Taiasmin Ohnmacht
Quando todos se foram,
ficou a avó. Ficou, não; Luana das Encruzilhadas ficou. Sem escolhas, para avó
e neta.
Sentada
à mesa, olhava a cozinha muito limpa; piso, mesa e pia. E a avó que ia e vinha
ao redor do fogão. Cheiro de limpeza e de comida, mas Luana não tinha fome,
quase nunca tinha.
A
mulher do conselho tutelar falou com sua avó, era a segunda vez. Na primeira
vez, a avó se recusou a ficar com eles, a mãe disse que estaria sempre por
perto, e o pai, desaparecido, assim permaneceu. A mãe foi a única que mentiu. E
bons anos se seguiram. Luana das Encruzilhadas e os irmãos, fim de infância,
início de adolescência.
A
avó falava e falava enquanto cozinhava, sempre falava demais, era muito ruído
para Luana, fervura, fritura, metal raspando, metal batendo. Luana queria os
irmãos, a casa em que viveram, a família que conhecera, a bagunça que era só
deles. Queria o meio-fio onde ela e seus dois irmãos sentaram ao se darem conta
de que a casa estava vazia e assim ficaria se eles não entrassem nela, e que
ninguém os chamaria para dentro.
Foi
na encruzilhada que Luana tomou o primeiro gole. Em uma aposta com a criançada
da rua, ela e seus irmãos pegaram a cachaça do santo, sem qualquer hesitação,
só não pegaram a comida porque os cachorros chegaram antes.
Pouco
a pouco todos foram partindo, o irmão do meio morto em um assalto, o mais velho,
de muda para a casa dos pais da namorada grávida, julgou que a casa das
encruzilhadas não era bom lugar para criar filhos.
Luana
vagou por um tempo, becos, ruas, avenidas. Até se trancar em casa com muitas
garrafas e a certeza de que tinha tudo o que era preciso. Não havia mais
irmãos, não havia mais família.
Os
vizinhos que se mobilizaram anos antes e ajudaram as crianças com comida, não
faltaram mais essa vez, mesmo acostumados com o caos da casa da esquina, ver
Luana das Encruzilhadas fechando todos os caminhos com seu miúdo corpo ébrio caído,
foi demais. Procuraram a mãe, os familiares, o Estado.

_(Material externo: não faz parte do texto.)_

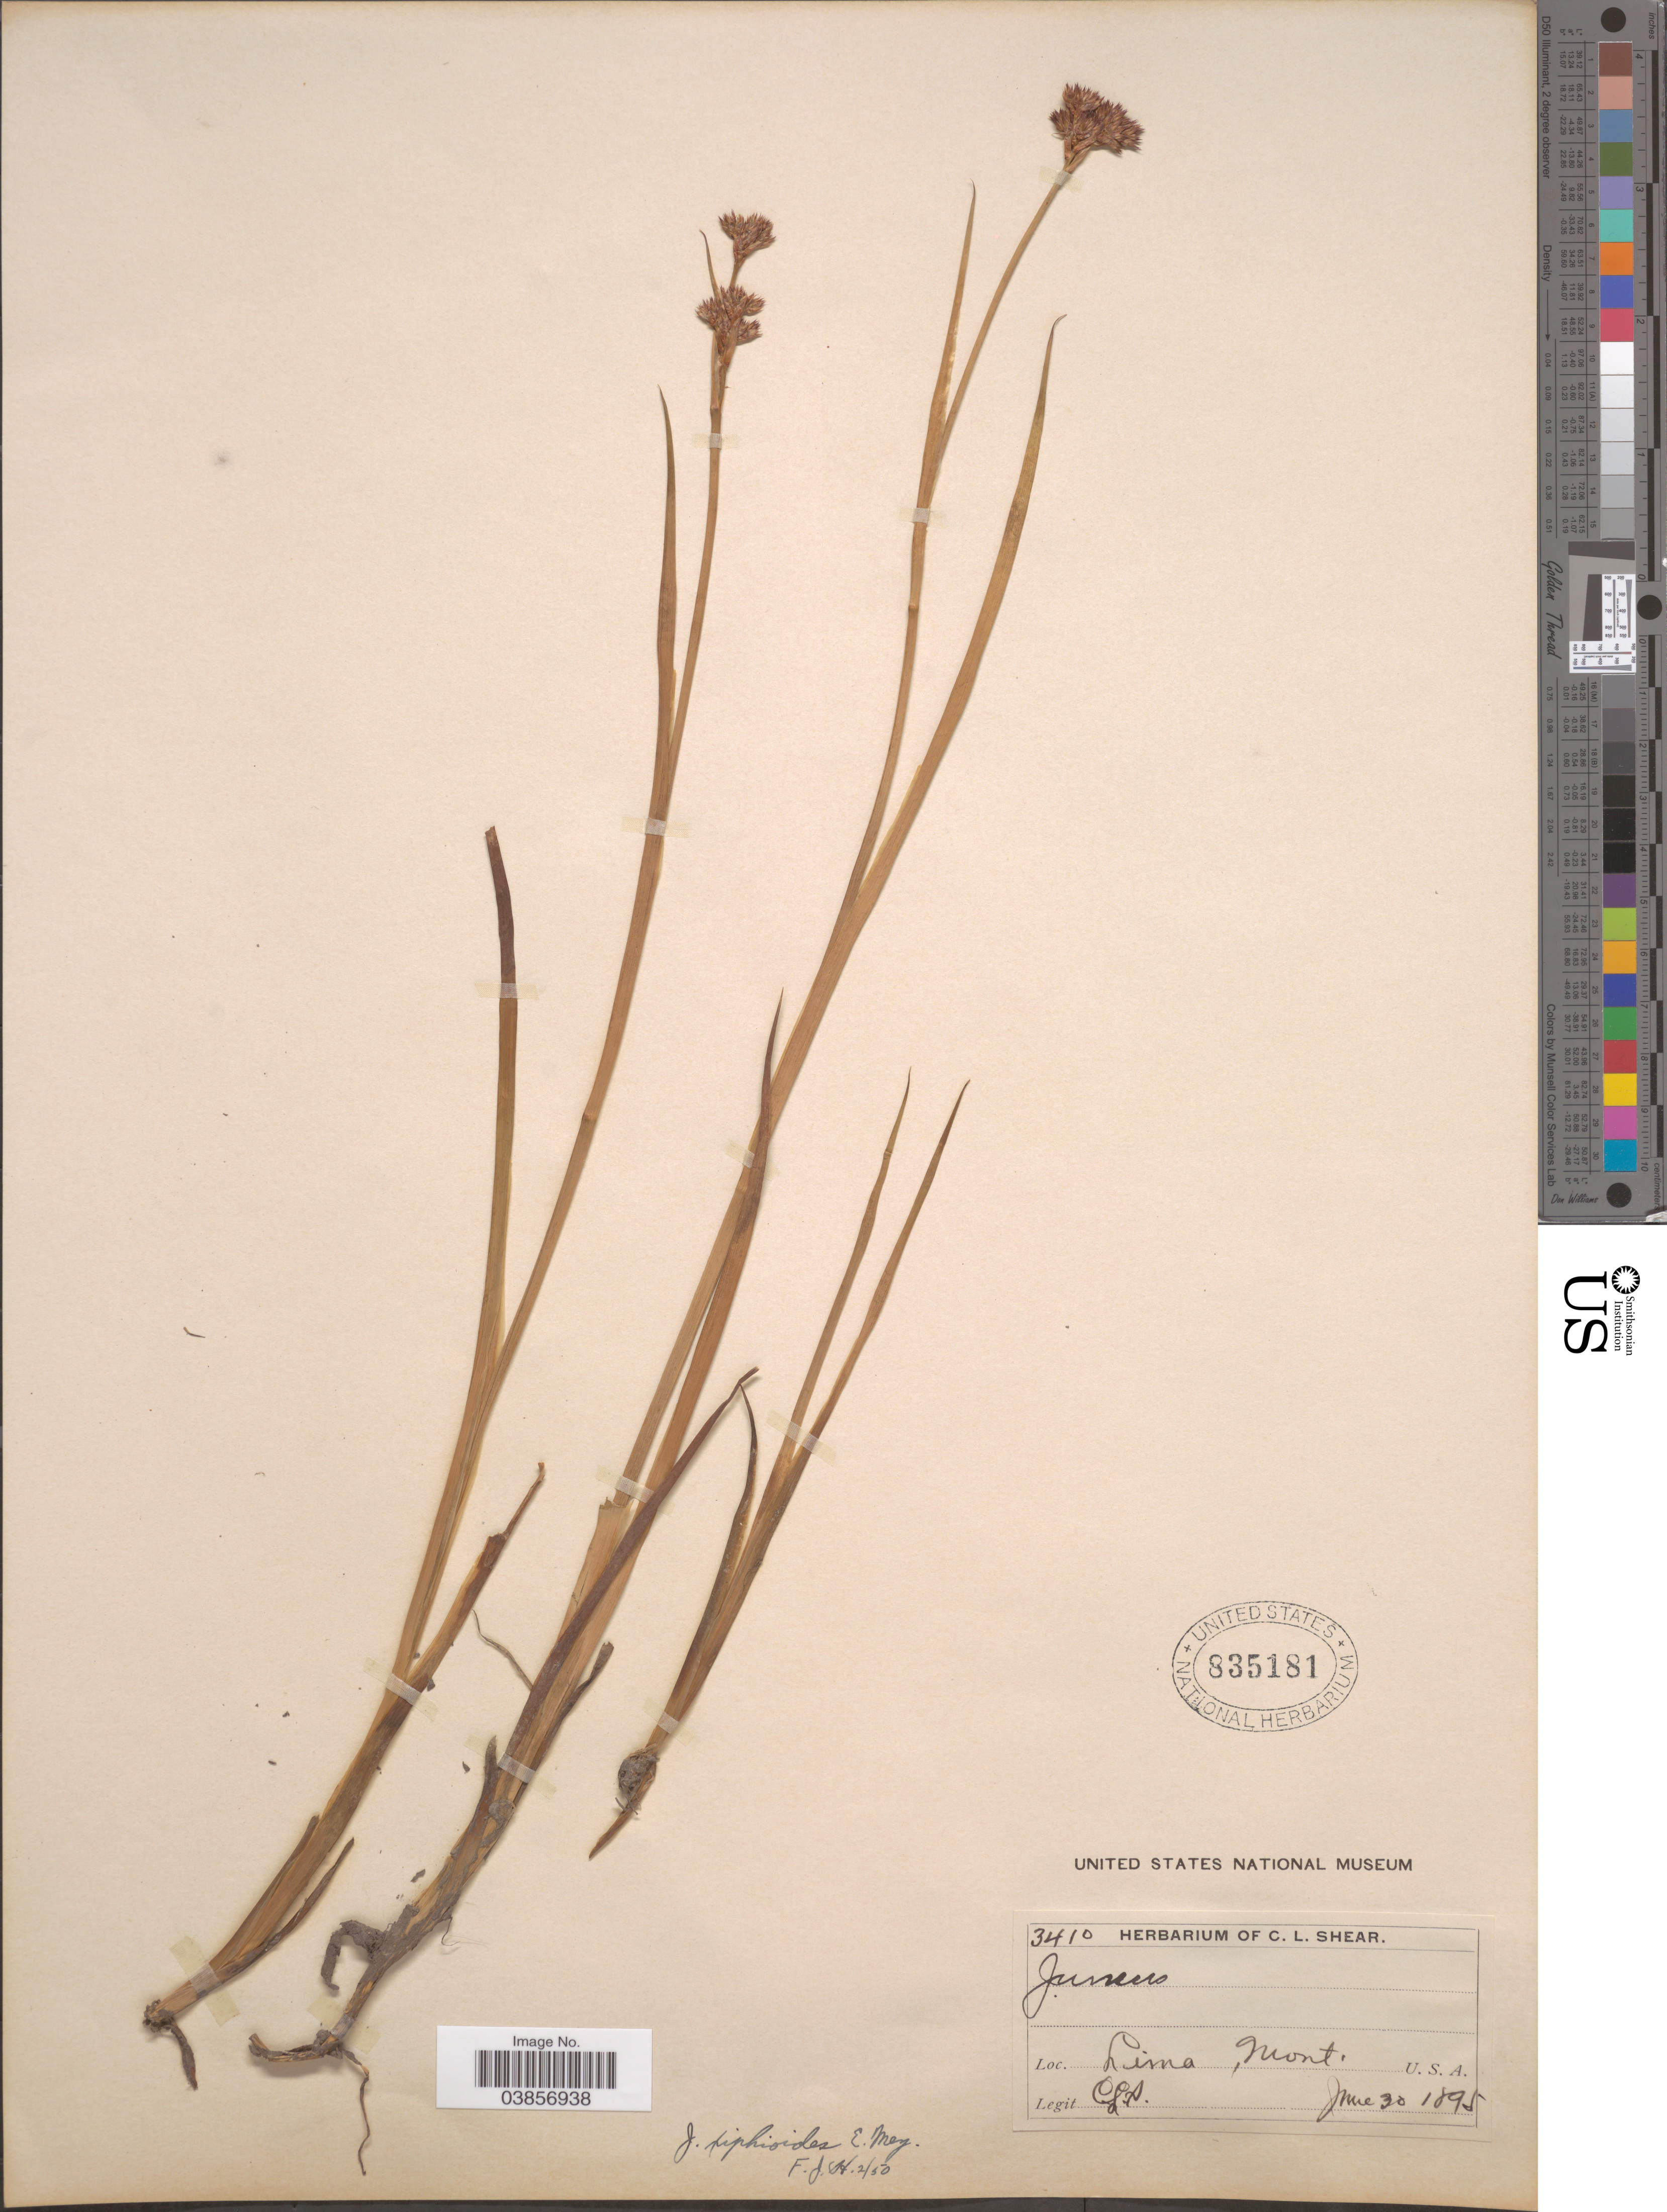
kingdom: Plantae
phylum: Tracheophyta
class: Liliopsida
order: Poales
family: Juncaceae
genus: Juncus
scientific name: Juncus saximontanus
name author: A. Nelson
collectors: C. L. Shear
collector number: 3410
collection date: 1895-06-30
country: United States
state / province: Montana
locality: Lima.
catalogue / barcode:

Sobrou Luana e as encruzilhadas.
E a avó.
Agora
tudo o que Luana queria era apagar um pouco. Sua avó serviu-lhe o almoço, mas a
menina apenas deslocava a comida de um lado para o outro enquanto se perguntava
se não haveria algo para beber naquela casa tão limpa. Álcool, é claro! O
cheiro de limpeza da casa era de pano com álcool.
Levantou-se
da mesa e começou a revirar os armários da avó.
─ A comida aqui é simples, não tem outra
coisa.
Luana
não escutou, continuou revirando os armários, procurando álcool de limpeza.
─ Está procurando o quê, menina?
Alimentos,
panelas, pratos.
─ Senta e vem comer.
Potes
com arroz, feijão, açúcar. Saleiro, macarrão, café. Então, Luana escutou:
─ O mesmo desassossego do teu pai.
Encontrou
o vinagre de álcool. Pegou-o e olhou para a avó que lhe devolvia o olhar enquanto
mastigava.
─ Eu não fiz salada, amanhã faço. O teu
pai também gostava. Senta aqui, vamos almoçar.
Luana
sentou, derramou muito vinagre no prato e, por fim, comeu.